Net income rose 13 percent to $217.3 million, or 89 cents a share, from $191.6 million, or 80 cents, a year earlier, the Cambridge, England-based company said in a statement today. Revenue rose 18 percent to $870.4 million. The shares rose the most since May 2009.
Autonomy is benefiting from a more stable revenue stream as customers switch to so-called cloud computing, paying a monthly charge for its products rather than a one-time license fee. As a result, revenue from many of the agreements it signed last year will be booked in 2011 and the following years.
“We have a lot of business built in for the coming year,” Chief Executive Officer Mike Lynch said in an interview with Bloomberg Television. “We are getting an annuity stream.”

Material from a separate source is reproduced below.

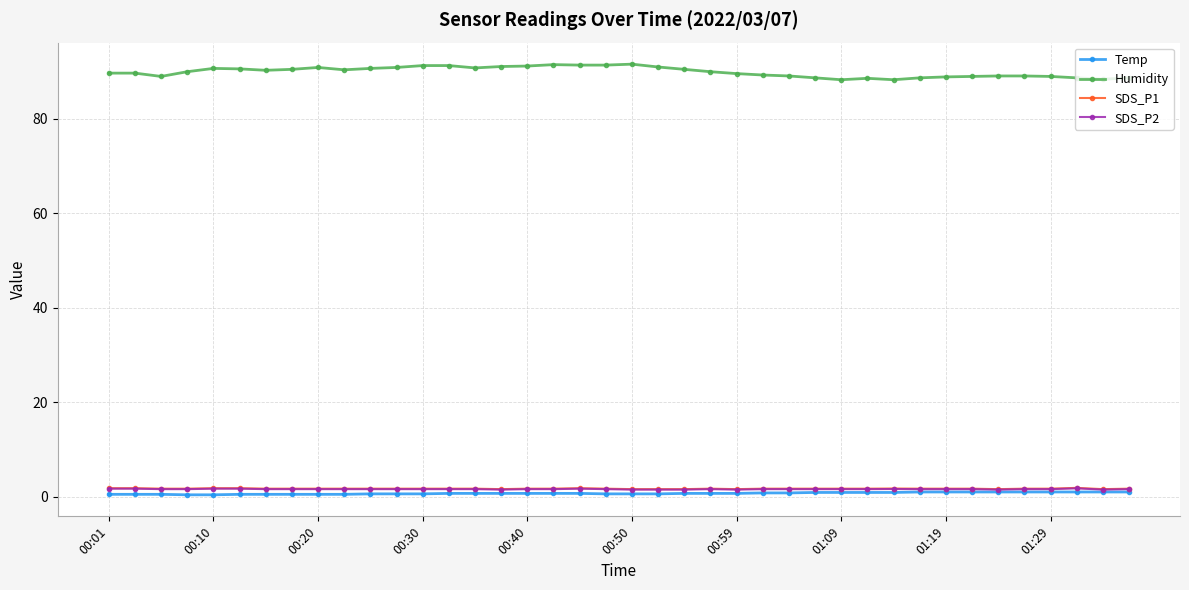

At how many categories does at least one series exceed 8?

40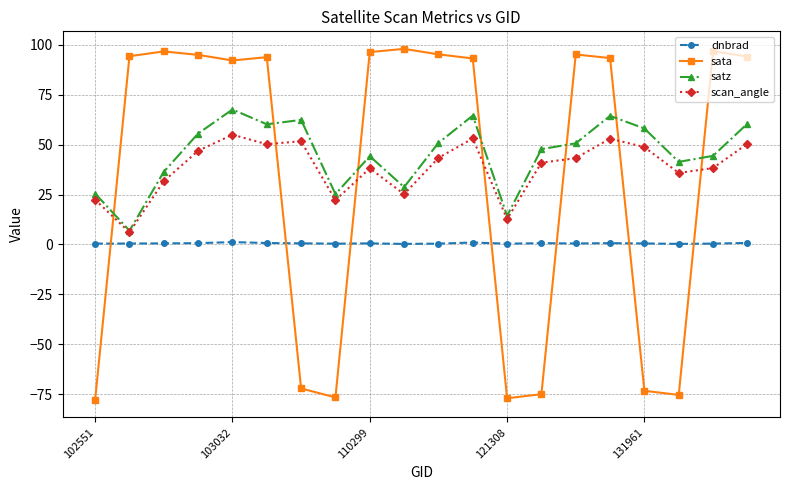

True or false: satz has more than 1 points higher than both neighbors.

True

Current market estimates are “conservative” given the growth rates across its products in the fourth quarter and the record pipeline of business, Autonomy said. Revenue in 2011 is seen at $966 million, the median estimate of 17 analysts surveyed by Bloomberg.

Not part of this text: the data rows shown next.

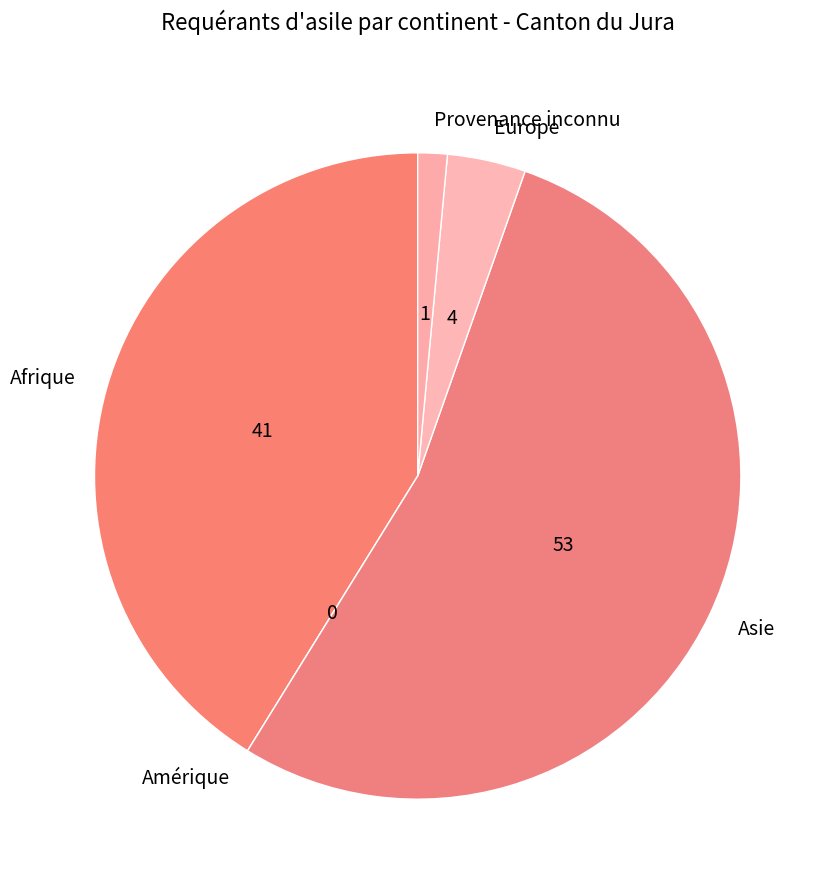

True or false: Provenance inconnu accounts for 11% of the total.

False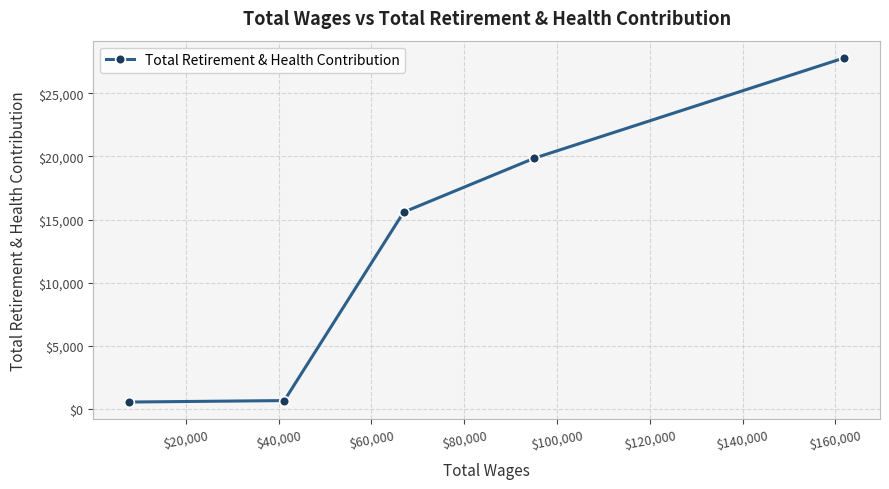

What is the average value?

12894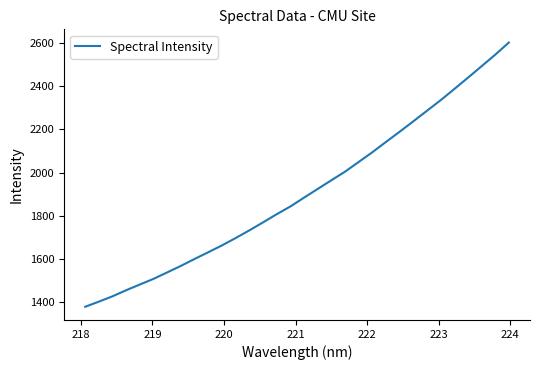

What is the maximum value shown in the chart?

2602.9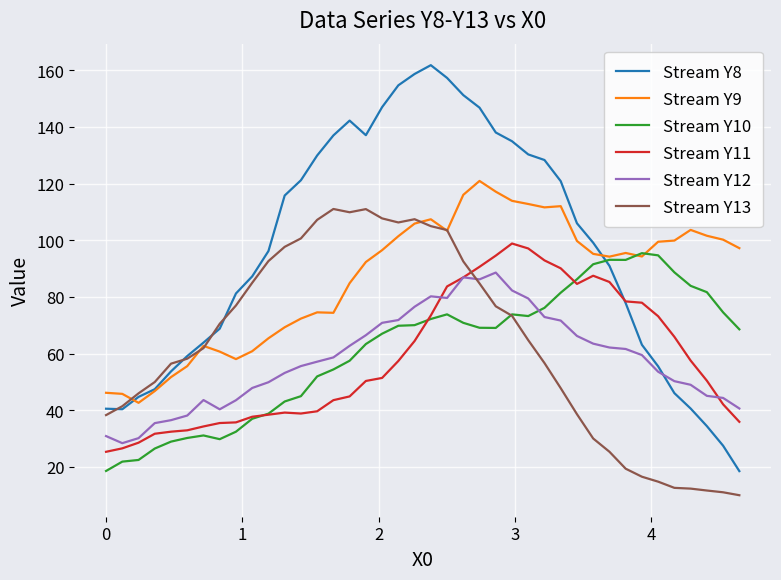

What is the greatest value displayed?

161.8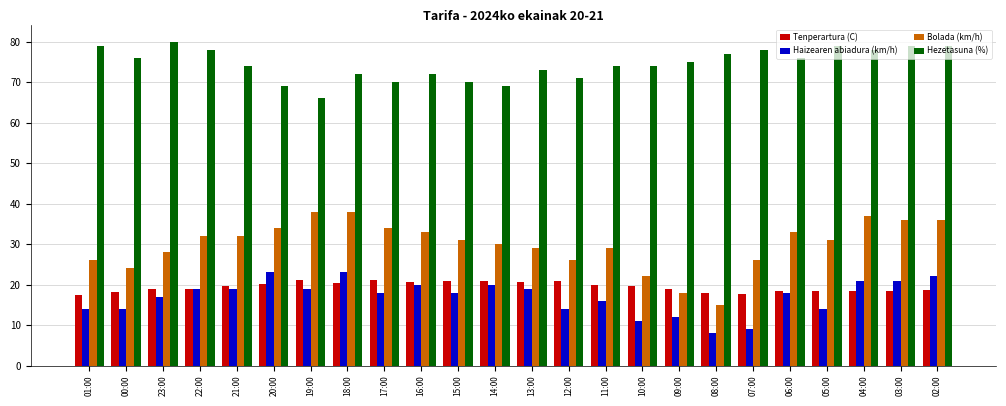

Which series changed the most between 00:00 and 19:00?

Bolada (km/h)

Autonomy shares rose 102 pence, or 6.8 percent, to 1,598 pence as of 12:35 p.m. in London. The stock, the best performer in the FTSE 100 Index today, has gained 1.9 percent in the past year, giving the company a market value of 3.9 billion pounds ($6.3 billion).
“It looks as if short positions are being closed off,” George O’Connor, an analyst at Panmure Gordon & Co. with a “buy” recommendation on the stock, said in a telephone interview. “There was no surprise in the numbers and the story is broadly getting better. The market decided to park the numbers and fall in love with the stock.”
O’Connor raised his 12-month price target for the stock 9 percent to 1,882 pence.
Autonomy is continuing to work on an acquisition that it had hoped to complete by the end of last year. The transaction with the unidentified company was delayed because of “changes in the targeted asset,” it said in the statement. The target has not “transacted” with any other party, Autonomy said.
“We are not going to going to do just any acquisition,” Lynch said. “We have got to do the right acquisition on the right terms.”
“There are a number of analysts who expected a profit warning prior to the results coming out, so the headline numbers are reassuring,” Tintin Stormont, an analyst at Singer Capital Markets who has a “fair value” recommendation on the stock, said in a note to clients. “The next big catalyst should still be the potential deal -- and if that is highly accretive, then there should be potential upside from here.”